We don’t have to look much further than the interfaces of some of the major search engines to understand the limitations of the spatial metaphor in an ever-expanding digital environment. All too quickly, designers run out of places to put things. Upon calling up Yahoo or the AOL homepage, the user faces a barrage of potential paths to wander. Finding specific information by looking in these spaces can take an incredible amount of time – so much time, in fact, that many users abandon the spatial paths altogether. FAST Search’s interface contains only a search box and the opportunity to select by specific file type. Instead of looking through space, users ask for what they want, and if they speak Boolean correctly, they can even get it. 

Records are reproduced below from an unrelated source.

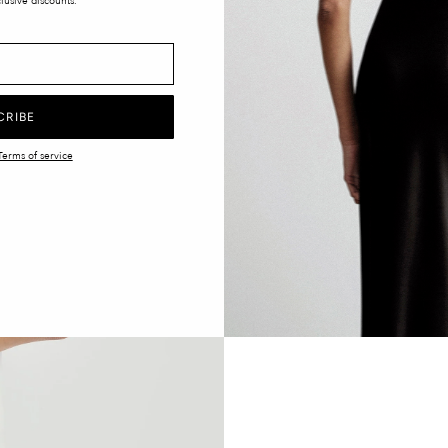
lusive discounts.
CRIBE
Terms of service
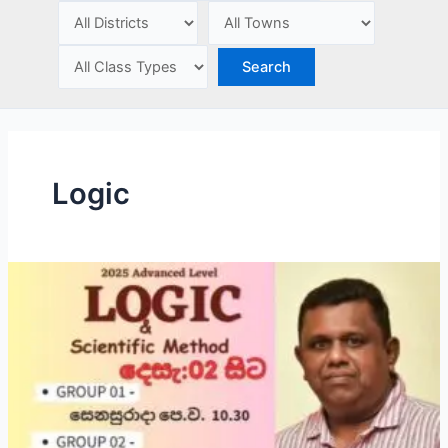
e
Logic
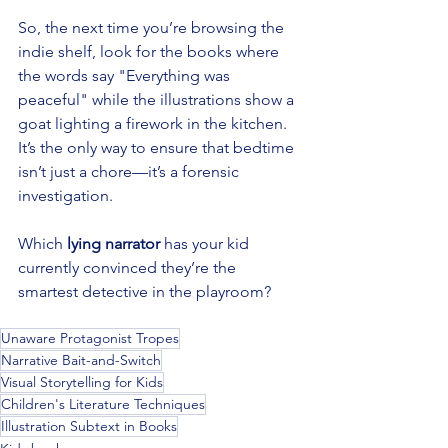
So, the next time you’re browsing the 
indie shelf, look for the books where 
the words say "Everything was 
peaceful" while the illustrations show a 
goat lighting a firework in the kitchen. 
It’s the only way to ensure that bedtime 
isn’t just a chore—it’s a forensic 
investigation.
Which 
lying narrator
 has your kid 
currently convinced they’re the 
smartest detective in the playroom?
Unaware Protagonist Tropes
Narrative Bait-and-Switch
Visual Storytelling for Kids
Children's Literature Techniques
Illustration Subtext in Books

As we move closer to Kurzweil’s intelligent and spiritual machine, spatial metaphors may give way to more human ones, like AskJeeves’ search engine which employs a butler metaphor. AskJeeves, of course, is not the best search engine currently in cyberspace, but it is worth noting because it approaches the idea of a search in a way that is unique from other engines and may serve as a prototype of what is to come, both for search engines and for the role of authors in hypertext. While the spatial metaphor allows users to move from set text to set text, the human metaphor requires that the media have the ability to compose. This means that – instead locating screens filled with paragraphs on a path and directing the user to come to them – the machine will need a vocabulary to draw from and a “grammar” of executable rules so that it can structure unique responses. Should this change come about, it would effectively mark the beginning of functional artificial intelligence and change writing for hypertext in ways that we can only begin to foresee; however, the change is likely to evolve so gradually, even at the accelerated pace of technological advances, that we find it difficult to say where or when it began.